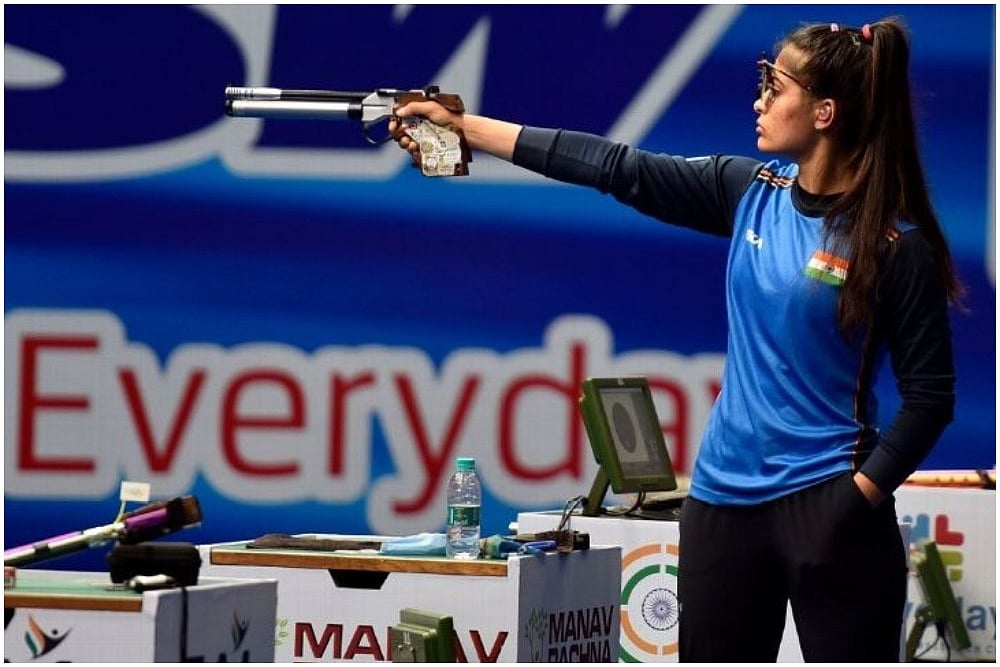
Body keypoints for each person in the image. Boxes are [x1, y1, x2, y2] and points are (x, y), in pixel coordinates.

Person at [391, 16, 961, 663]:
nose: (760, 101)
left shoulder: (893, 246)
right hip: (721, 506)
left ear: (825, 111)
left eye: (775, 85)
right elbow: (611, 166)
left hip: (829, 506)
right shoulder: (749, 192)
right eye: (761, 82)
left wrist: (853, 498)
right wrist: (463, 127)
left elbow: (930, 399)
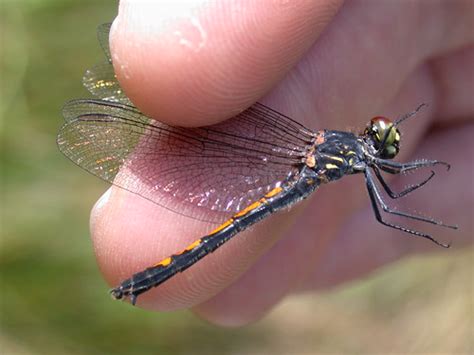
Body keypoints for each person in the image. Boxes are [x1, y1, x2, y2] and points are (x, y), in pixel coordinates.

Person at [91, 0, 473, 326]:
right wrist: (430, 206)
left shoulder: (355, 151)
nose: (387, 139)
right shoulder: (353, 153)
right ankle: (143, 281)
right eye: (385, 135)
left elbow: (392, 188)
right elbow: (387, 204)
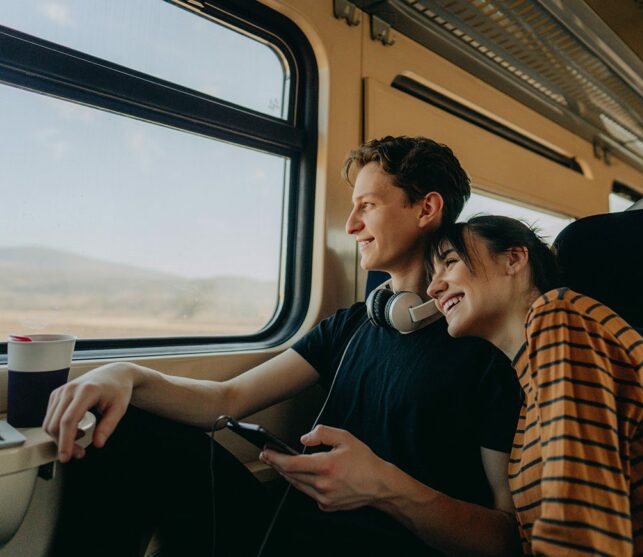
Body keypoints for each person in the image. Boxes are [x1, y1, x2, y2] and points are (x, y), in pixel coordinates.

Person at [44, 137, 522, 557]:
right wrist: (126, 374)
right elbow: (226, 400)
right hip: (291, 533)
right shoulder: (353, 325)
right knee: (131, 427)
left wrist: (384, 488)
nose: (352, 224)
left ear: (426, 209)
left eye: (368, 206)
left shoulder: (484, 348)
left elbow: (508, 537)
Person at [425, 215, 643, 556]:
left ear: (514, 259)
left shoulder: (559, 319)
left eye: (450, 262)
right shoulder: (530, 384)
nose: (433, 288)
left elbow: (580, 520)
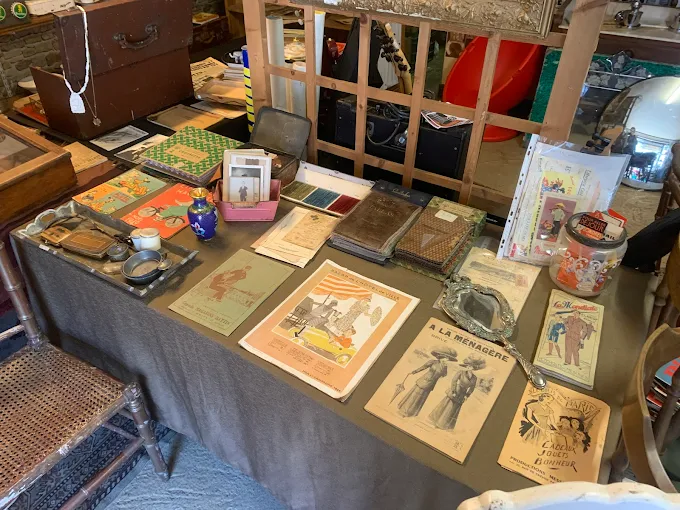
---------------
WORK REQUIRED: The word to find is "wrist". Copy every line of the records that holds it.

ANSWER TO THIS PROBLEM:
left wrist: (853, 498)
right wrist: (463, 127)
right wrist: (430, 206)
right wrist: (126, 374)
left wrist: (384, 488)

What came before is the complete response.